After 12 years and 151 tests in charge of Wales, Gatland’s Super Rugby coaching career with the Chiefs began with a remarkable comeback victory over the Blues in Auckland.
Trailing 19-5 at the break, his new boys claimed a 37-29 win that was described as “epic” by one Kiwi outlet. It was also his first ever win as a coach at Eden Park.
Not a bad start but then that’s just what Gatland does.
It took him some time to lift Ireland off the floor back in the day but there was an early hint of recovery when, in his first game, they lost just 18-16 in Paris to a French side that had amassed over 70 points across their first two Five Nations games.
He quickly steered Wasps away from relegation, won an Air New Zealand Cup with Waikato and then he went to Wales.
The Welsh were a mess after a shock World Cup exit to Fiji but they upended all expectations with a defeat of England to start the 2008 Six Nations and finished it with a Grand Slam.
There are four new head coaches operating in the current Six Nations and that alone is a frighteningly high bar for any of them to reach.
Add in Gatland’s achievements as the main man with the British and Irish Lions — a series win in Australia and a stalemate against the All Blacks — and you could argue that there hasn’t been a better coach in the professional era.
Like, who else has enjoyed such success across so many levels of the game and in both hemispheres?
What’s undeniable is that his CV hasn’t engendered the respect it merits. Certainly not outside the Principality.
Caricatured as a clown on the front page of one New Zealand newspaper during the 2017 Lions tour there, his career in Europe was haunted by the sniffy ‘Warrenball’ accusations that persisted through most of his time with Wales.

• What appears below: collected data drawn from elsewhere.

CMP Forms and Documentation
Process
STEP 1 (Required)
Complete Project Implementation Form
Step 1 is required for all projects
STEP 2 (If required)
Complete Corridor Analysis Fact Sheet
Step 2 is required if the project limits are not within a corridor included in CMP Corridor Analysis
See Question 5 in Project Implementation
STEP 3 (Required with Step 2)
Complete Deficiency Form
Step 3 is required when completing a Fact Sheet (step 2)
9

Sean O’Brien’s criticisms of him and his coaching staff after that tour fed into the perception that Gatland wasn’t in the same bracket of coaching mastermind as someone like Joe Schmidt who, at the time, was still seen as a man who could do no wrong.
What’s clear now is that Wayne Pivac has a job in replacing him.

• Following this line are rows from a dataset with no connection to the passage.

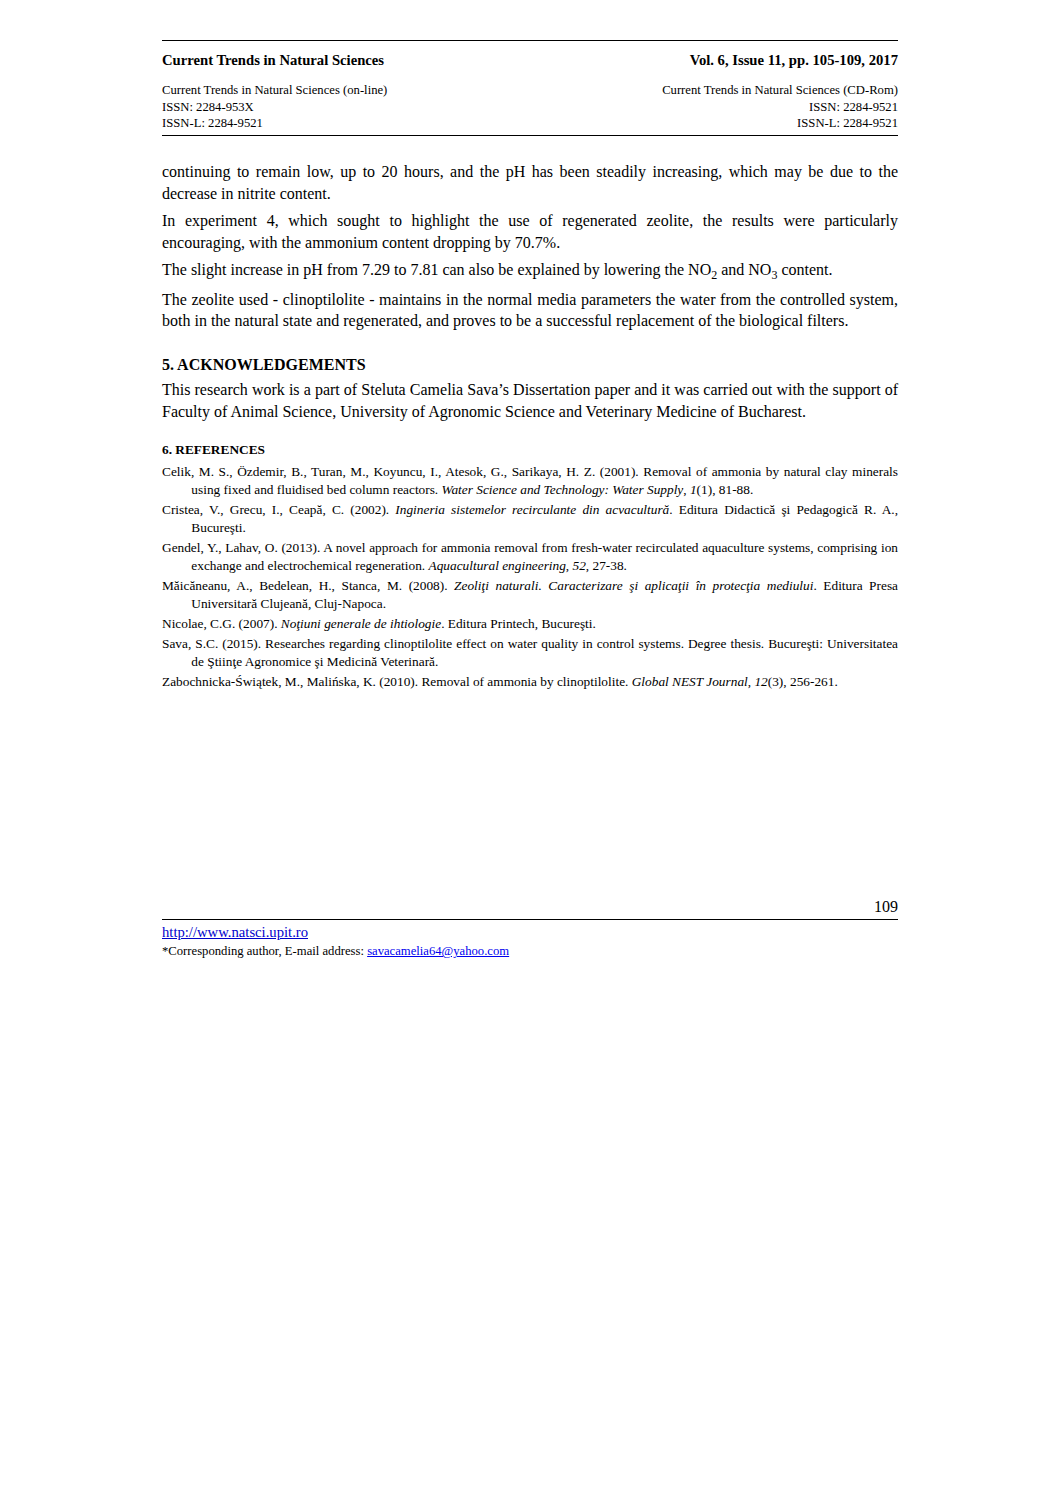Current Trends in Natural Sciences Vol. 6, Issue 11, pp. 105-109, 2017
Current Trends in Natural Sciences (on-line)
ISSN: 2284-953X
ISSN-L: 2284-9521
Current Trends in Natural Sciences (CD-Rom)
ISSN: 2284-9521
ISSN-L: 2284-9521
continuing to remain low, up to 20 hours, and the pH has been steadily increasing, which may be due to the decrease in nitrite content.
In experiment 4, which sought to highlight the use of regenerated zeolite, the results were particularly encouraging, with the ammonium content dropping by 70.7%.
The slight increase in pH from 7.29 to 7.81 can also be explained by lowering the NO2 and NO3 content.
The zeolite used - clinoptilolite - maintains in the normal media parameters the water from the controlled system, both in the natural state and regenerated, and proves to be a successful replacement of the biological filters.
5. ACKNOWLEDGEMENTS
This research work is a part of Steluta Camelia Sava’s Dissertation paper and it was carried out with the support of Faculty of Animal Science, University of Agronomic Science and Veterinary Medicine of Bucharest.
6. REFERENCES
Celik, M. S., Özdemir, B., Turan, M., Koyuncu, I., Atesok, G., Sarikaya, H. Z. (2001). Removal of ammonia by natural clay minerals using fixed and fluidised bed column reactors. Water Science and Technology: Water Supply, 1(1), 81-88.
Cristea, V., Grecu, I., Ceapă, C. (2002). Ingineria sistemelor recirculante din acvacultură. Editura Didactică şi Pedagogică R. A., Bucureşti.
Gendel, Y., Lahav, O. (2013). A novel approach for ammonia removal from fresh-water recirculated aquaculture systems, comprising ion exchange and electrochemical regeneration. Aquacultural engineering, 52, 27-38.
Măicăneanu, A., Bedelean, H., Stanca, M. (2008). Zeoliţi naturali. Caracterizare şi aplicaţii în protecţia mediului. Editura Presa Universitară Clujeană, Cluj-Napoca.
Nicolae, C.G. (2007). Noţiuni generale de ihtiologie. Editura Printech, Bucureşti.
Sava, S.C. (2015). Researches regarding clinoptilolite effect on water quality in control systems. Degree thesis. Bucureşti: Universitatea de Ştiinţe Agronomice şi Medicină Veterinară.
Zabochnicka-Świątek, M., Malińska, K. (2010). Removal of ammonia by clinoptilolite. Global NEST Journal, 12(3), 256-261.
109
http://www.natsci.upit.ro
*Corresponding author, E-mail address: savacamelia64@yahoo.com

Pivac is a personable type, a former cop but a ‘good’ cop who will sit down and talk — and listen — to his players. His successes with Scarlets and knowledge of the regional scene are a good start but it will take time to achieve the bond that Gatland seemed to enjoy with his squads.
“It is a challenge because, quite simply, the boys idolised Gats,” said former Wales winger Shane Williams in Dublin this week.

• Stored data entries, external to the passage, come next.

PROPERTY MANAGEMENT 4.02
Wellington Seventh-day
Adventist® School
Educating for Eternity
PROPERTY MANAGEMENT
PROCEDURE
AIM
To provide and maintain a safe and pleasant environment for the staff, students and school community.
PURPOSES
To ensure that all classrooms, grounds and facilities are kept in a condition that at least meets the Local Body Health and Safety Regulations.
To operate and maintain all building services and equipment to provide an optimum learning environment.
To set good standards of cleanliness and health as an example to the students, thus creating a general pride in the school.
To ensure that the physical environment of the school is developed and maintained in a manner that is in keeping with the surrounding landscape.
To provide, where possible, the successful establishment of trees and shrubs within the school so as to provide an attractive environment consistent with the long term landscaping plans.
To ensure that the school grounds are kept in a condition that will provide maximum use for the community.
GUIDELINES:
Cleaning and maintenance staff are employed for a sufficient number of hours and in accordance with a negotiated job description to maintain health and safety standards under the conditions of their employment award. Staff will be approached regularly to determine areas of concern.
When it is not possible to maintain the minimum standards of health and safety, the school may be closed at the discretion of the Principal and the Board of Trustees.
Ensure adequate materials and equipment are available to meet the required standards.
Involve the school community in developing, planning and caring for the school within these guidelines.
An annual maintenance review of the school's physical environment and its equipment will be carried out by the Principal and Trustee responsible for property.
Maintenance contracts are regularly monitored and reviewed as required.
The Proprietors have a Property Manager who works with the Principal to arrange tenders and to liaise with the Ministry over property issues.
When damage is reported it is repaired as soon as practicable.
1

“He was a good coach. He had good methods. He had good people around him like Shaun Edwards, Rob Howley, Robin McBryde and Jenks [Neil Jenkins].
“He kind of formed this team — and I don’t mean team as in the boys on the field — from the physios to the masseuse to everyone else to JR [John Rowlands] who was there cleaning up the bags afterwards.
Pivac may well enjoy a seamless transition. This is an enormous encounter for him and for Andy Farrell after both men enjoyed winning starts against opposition they will always be expected to beat but his Welsh team could easily return home from Ballsbridge tomorrow with a second straight win tucked into their belts.
Still, you can only wonder what landmines Gatland would be laying now were he still here.
For years he needled Irish sensibilities with one-liners and not-so-subtle digs, creating a tension between the two sides and going as far at one point as to suggest that the Welsh enjoyed beating the Irish more than anyone else.
Quite the claim given their neighbours across the Severn.
Gatland even claimed that Schmidt would get more wound up on those weeks when Wales provided the opposition, that his words could drive his fellow Kiwi crazy.
“He might deny that,” he told Newstalk late last year, “but people within the Irish camp are telling me: ‘Please don’t say anything this week, because Joe will go mental about any comments you make’.”
There have been no brickbats thrown in either direction this week. Farrell isn’t nearly as sensitive to this stuff as his predecessor and Pivac lacks the eye for mischief.
It has fallen on the English and Scots to stir up the bad blood this week as they launch barbs at one another across Hadrian’s Wall. Pivac’s teams play a pleasing brand of rugby but the game as a whole is a duller place for Gatland’s absence.